There are 2 billion people around the world, who have never opened a bank account. Realizing the potential of the unbanked requires novel approaches to meet their specific needs. Over the next decade, it is predicted that 40 million new bank accounts will be opened in China and 15 million new accounts will be opened in Nigeria. This growth in demand offers a huge first-mover opportunity for banks that can capture new customer relationships at an early stage. But banks in maturing markets must reinvent their approach to address this new generation of customers. Traditional branches or banking methods simply don’t work in many developing countries. Instead, some banks in these markets are employing inventive methods to meet customer requirements and satisfy expectations from shareholders worried about returns and from governments focused on greater financial inclusion.

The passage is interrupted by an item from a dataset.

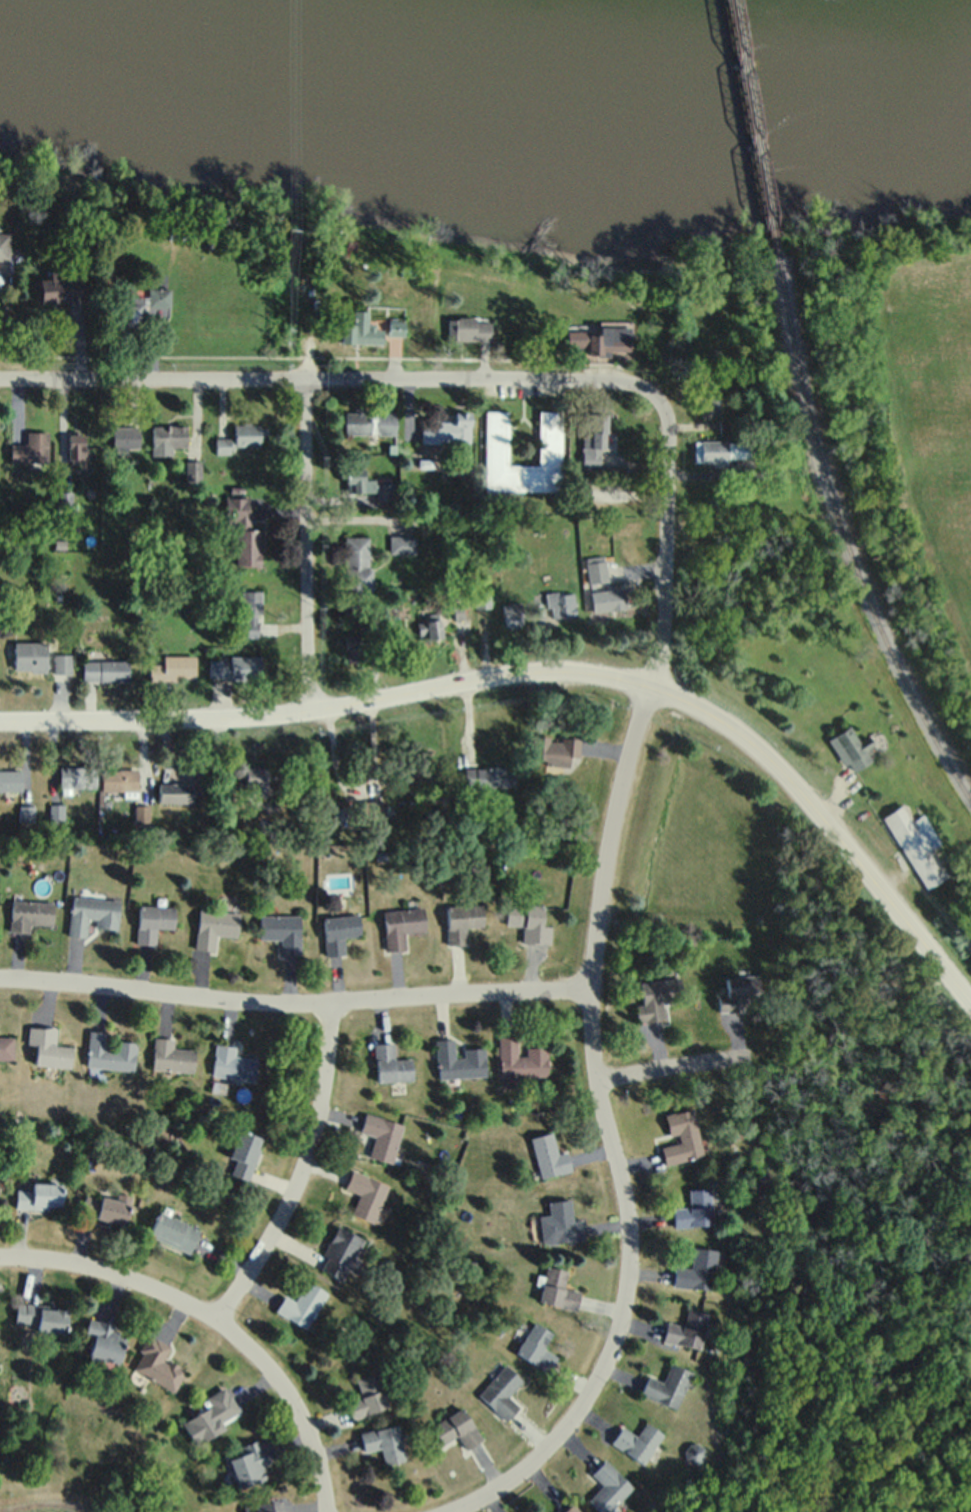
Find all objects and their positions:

Mobile money platforms are enabling microfinance, while popular crowdfunding apps have opened up both investment and donation opportunities. Location services and GPS tracking are a boon for advertisers, including banks wishing to promote their brands and services to relevant and targeted communities. One indicator of customers’ financial stability is how often and by how much they “top-up” — replenish — funds in their accounts via their mobile phone. For example, a customer who tops-up one large amount at the same time each month may have a salaried job, while another who tops-up very small amounts on an ad-hoc basis may indicate that he or she has a more informal employment status. If customers regularly move from one specific place to another on weekdays as indicated via their phone’s GPS tracker, this could indicate they are commuting to and from work and thus have a stable job. Mobile calls from overseas might indicate jobs that require traveling or, if done on weekends, high disposable incomes that allow for leisure travel. With the availability of more open infrastructures and data feeds, these institutions can develop new applications, harnessing the greater flexibility associated with application programming interface (API) technology, and quickly provide product customization and experience to support new and existing customers. But realizing these benefits is not easy. Many of the most promising markets lack a mature financial services ecosystem. They are challenged by a patchy telecommunications infrastructure, limited IT vendor presence and scarcity of customer data. These factors make it difficult for banks to effectively reach and engage customers, manage risks and improve operations and highlight the need for different approaches to banking.

Banks in maturing economies often face internal challenges, as well as macroeconomic limitations. For example, processes around operational risk, anti-money laundering (AML) and Know Your Customer (KYC), the due diligence to verify the identity and integrity of clients, as well as comprehend their risk tolerance, investment knowledge and financial position are more likely to be underdeveloped. Data governance, standards and infrastructure are often unsophisticated. Banks in emerging markets that are overcoming these issues successfully aren’t trying to replicate the traditional processes of developed market banks. Instead, creative approaches are solving old banking problems. Poland’s mBank may have the world’s fastest and most convenient loan in retail banking. Customers request loans online or via their mobile phone and have a response within 30 seconds. The Quick Loan Program uses an existing platform of pre-approved loans and accesses information on customers’ salaries and employment status. In Kuwait, Boubyan Bank’s interactive video tellers allow it to expand into new locations where full-size branches are not viable. ATM-based technology allows customers to talk to a live remote teller who controls the machine to conduct transactions, such as cash deposits, transfers between accounts and cash or check acceptance without a card.